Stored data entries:

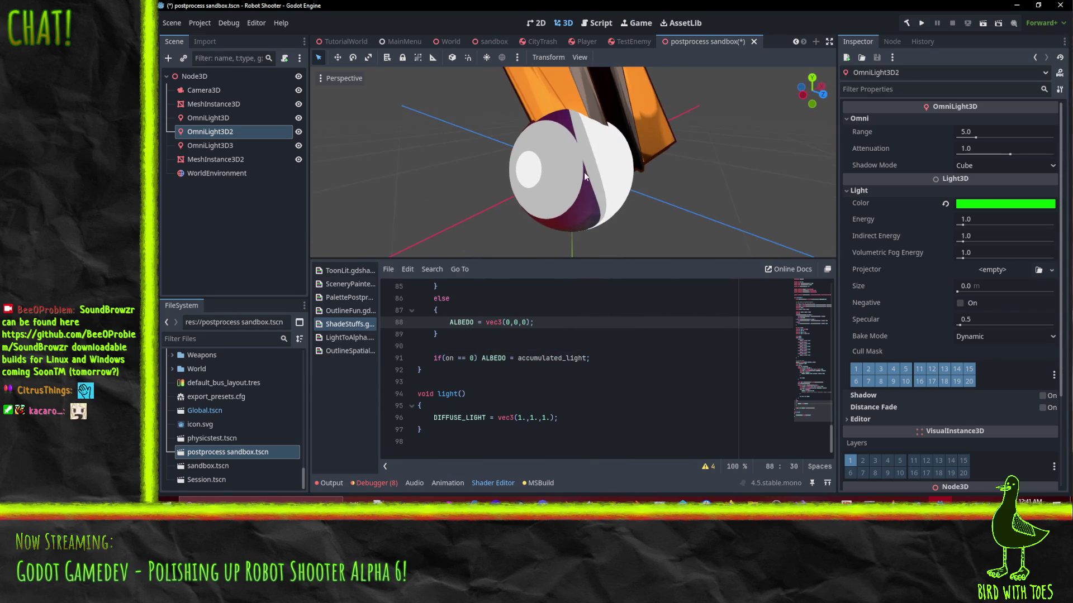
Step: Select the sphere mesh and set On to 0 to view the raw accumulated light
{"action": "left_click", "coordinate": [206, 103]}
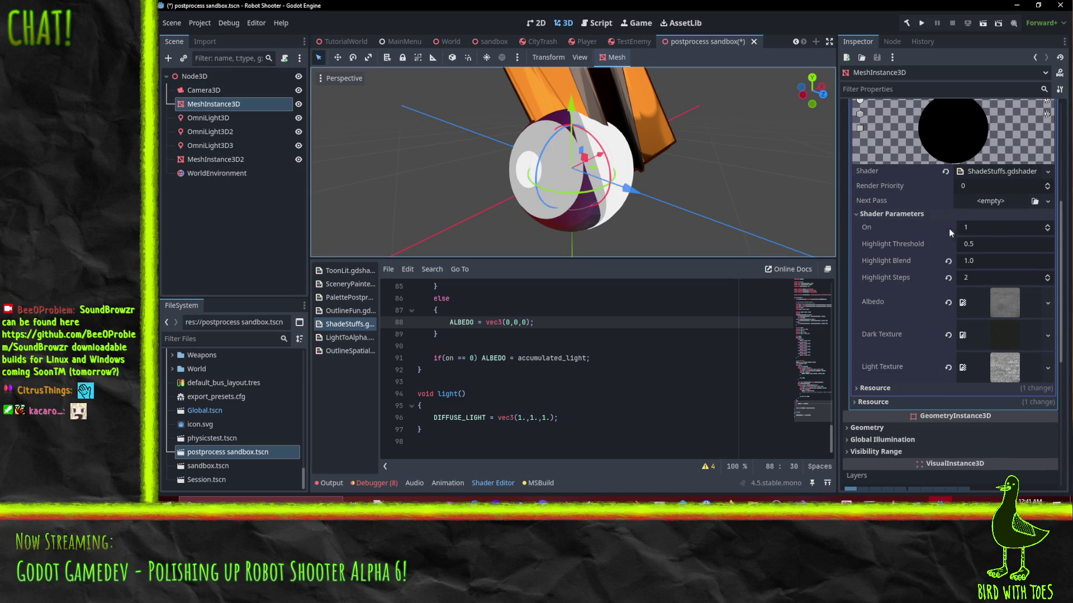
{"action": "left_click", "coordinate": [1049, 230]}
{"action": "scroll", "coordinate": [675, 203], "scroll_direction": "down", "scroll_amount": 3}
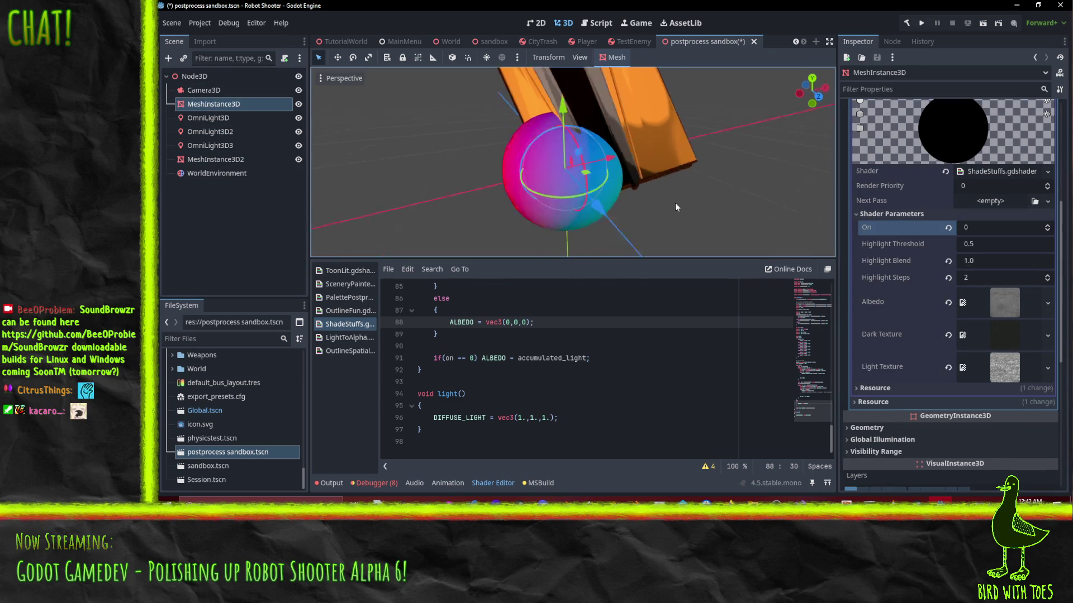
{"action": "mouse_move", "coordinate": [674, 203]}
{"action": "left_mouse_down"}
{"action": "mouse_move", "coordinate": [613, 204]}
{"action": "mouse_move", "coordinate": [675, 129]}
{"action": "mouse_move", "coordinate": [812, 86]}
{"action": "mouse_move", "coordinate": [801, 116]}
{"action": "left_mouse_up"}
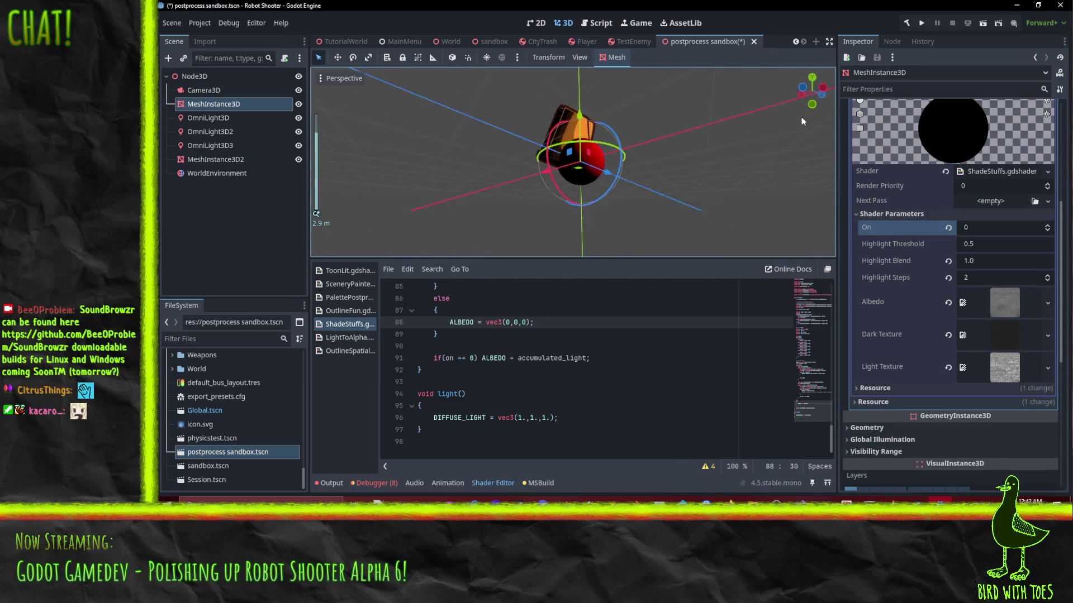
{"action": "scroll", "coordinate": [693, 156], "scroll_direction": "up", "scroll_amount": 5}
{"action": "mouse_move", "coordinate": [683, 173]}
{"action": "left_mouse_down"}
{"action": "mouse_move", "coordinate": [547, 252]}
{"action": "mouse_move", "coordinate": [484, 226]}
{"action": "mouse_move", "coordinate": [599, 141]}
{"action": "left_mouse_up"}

▸ EXERCISE AIM
Your answer must be an exact transcription of every entry, minus the pictures.

▸ SOLUTION TO THE EXERCISE
Step: Select the sphere mesh and set On to 0 to view the raw accumulated light
{"action": "left_click", "coordinate": [206, 103]}
{"action": "left_click", "coordinate": [1049, 230]}
{"action": "scroll", "coordinate": [675, 203], "scroll_direction": "down", "scroll_amount": 3}
{"action": "mouse_move", "coordinate": [674, 203]}
{"action": "left_mouse_down"}
{"action": "mouse_move", "coordinate": [613, 204]}
{"action": "mouse_move", "coordinate": [675, 129]}
{"action": "mouse_move", "coordinate": [812, 86]}
{"action": "mouse_move", "coordinate": [801, 116]}
{"action": "left_mouse_up"}
{"action": "scroll", "coordinate": [693, 156], "scroll_direction": "up", "scroll_amount": 5}
{"action": "mouse_move", "coordinate": [683, 173]}
{"action": "left_mouse_down"}
{"action": "mouse_move", "coordinate": [547, 252]}
{"action": "mouse_move", "coordinate": [484, 226]}
{"action": "mouse_move", "coordinate": [599, 141]}
{"action": "left_mouse_up"}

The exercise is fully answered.